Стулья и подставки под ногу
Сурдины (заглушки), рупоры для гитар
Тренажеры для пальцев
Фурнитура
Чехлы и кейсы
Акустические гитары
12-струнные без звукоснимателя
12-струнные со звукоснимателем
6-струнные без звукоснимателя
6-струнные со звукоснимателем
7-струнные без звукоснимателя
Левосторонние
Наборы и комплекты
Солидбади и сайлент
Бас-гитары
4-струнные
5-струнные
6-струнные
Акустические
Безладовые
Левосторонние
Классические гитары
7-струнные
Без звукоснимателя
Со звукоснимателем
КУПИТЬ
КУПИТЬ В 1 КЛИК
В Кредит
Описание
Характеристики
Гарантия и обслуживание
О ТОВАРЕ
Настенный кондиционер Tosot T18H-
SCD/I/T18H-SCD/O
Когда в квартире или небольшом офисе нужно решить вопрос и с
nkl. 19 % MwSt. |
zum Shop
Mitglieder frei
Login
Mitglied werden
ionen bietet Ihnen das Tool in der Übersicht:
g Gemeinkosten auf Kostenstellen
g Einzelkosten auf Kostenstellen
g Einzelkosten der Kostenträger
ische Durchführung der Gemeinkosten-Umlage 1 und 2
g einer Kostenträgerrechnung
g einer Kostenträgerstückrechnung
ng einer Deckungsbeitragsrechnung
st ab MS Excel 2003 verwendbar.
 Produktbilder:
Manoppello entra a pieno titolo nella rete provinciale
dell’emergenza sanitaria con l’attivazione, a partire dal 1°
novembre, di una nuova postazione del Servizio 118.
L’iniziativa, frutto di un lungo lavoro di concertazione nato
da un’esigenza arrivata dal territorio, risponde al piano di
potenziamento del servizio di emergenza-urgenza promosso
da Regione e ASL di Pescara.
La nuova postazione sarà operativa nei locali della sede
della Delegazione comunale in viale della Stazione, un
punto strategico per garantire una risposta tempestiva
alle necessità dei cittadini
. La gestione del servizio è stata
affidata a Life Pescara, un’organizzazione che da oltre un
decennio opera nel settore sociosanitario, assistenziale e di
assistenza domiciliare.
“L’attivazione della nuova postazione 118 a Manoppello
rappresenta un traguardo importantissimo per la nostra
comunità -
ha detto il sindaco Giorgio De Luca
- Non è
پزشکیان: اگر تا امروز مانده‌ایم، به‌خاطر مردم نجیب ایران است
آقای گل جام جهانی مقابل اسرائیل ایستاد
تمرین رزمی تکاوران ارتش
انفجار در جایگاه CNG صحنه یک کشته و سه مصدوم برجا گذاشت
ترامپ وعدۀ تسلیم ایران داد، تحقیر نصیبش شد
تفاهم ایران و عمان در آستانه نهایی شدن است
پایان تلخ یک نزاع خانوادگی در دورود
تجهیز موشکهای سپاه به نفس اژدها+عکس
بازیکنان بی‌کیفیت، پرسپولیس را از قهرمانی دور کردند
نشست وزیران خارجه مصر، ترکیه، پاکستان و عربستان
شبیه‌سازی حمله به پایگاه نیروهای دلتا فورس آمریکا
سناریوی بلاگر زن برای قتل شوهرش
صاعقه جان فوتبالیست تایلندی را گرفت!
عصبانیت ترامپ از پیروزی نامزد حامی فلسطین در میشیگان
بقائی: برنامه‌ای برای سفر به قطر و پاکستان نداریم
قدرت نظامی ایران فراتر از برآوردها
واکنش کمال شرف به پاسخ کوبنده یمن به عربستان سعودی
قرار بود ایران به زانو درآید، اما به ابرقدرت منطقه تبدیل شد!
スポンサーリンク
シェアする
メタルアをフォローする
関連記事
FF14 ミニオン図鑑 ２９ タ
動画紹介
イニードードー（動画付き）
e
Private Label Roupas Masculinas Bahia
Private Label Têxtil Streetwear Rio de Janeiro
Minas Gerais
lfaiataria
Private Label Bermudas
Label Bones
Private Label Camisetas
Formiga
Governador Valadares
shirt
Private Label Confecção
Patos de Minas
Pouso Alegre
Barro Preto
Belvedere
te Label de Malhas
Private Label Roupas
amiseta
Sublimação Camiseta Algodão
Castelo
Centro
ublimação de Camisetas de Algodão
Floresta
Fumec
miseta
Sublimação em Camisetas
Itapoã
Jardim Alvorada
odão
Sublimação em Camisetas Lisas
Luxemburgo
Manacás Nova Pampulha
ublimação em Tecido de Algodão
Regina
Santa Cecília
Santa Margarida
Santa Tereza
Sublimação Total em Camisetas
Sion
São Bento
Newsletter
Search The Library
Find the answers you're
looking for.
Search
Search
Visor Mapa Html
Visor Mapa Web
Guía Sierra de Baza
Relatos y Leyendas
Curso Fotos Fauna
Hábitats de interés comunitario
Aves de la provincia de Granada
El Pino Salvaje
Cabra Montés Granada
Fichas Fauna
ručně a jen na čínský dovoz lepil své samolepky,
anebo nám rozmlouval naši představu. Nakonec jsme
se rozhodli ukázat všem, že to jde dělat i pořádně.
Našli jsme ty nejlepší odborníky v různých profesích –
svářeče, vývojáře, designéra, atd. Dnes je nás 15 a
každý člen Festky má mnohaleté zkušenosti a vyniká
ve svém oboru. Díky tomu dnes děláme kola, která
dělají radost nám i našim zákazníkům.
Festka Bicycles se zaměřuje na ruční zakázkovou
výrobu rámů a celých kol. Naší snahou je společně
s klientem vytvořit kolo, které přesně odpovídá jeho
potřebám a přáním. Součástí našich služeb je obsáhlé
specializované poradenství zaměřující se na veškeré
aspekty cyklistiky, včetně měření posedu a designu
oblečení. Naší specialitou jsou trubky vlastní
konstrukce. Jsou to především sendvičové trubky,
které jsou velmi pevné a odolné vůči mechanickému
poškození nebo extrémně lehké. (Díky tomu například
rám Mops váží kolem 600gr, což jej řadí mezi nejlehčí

● Required work:
Show the lines from the data above that contain the string "برای".

● Output:
سناریوی بلاگر زن برای قتل شوهرش
بقائی: برنامه‌ای برای سفر به قطر و پاکستان نداریم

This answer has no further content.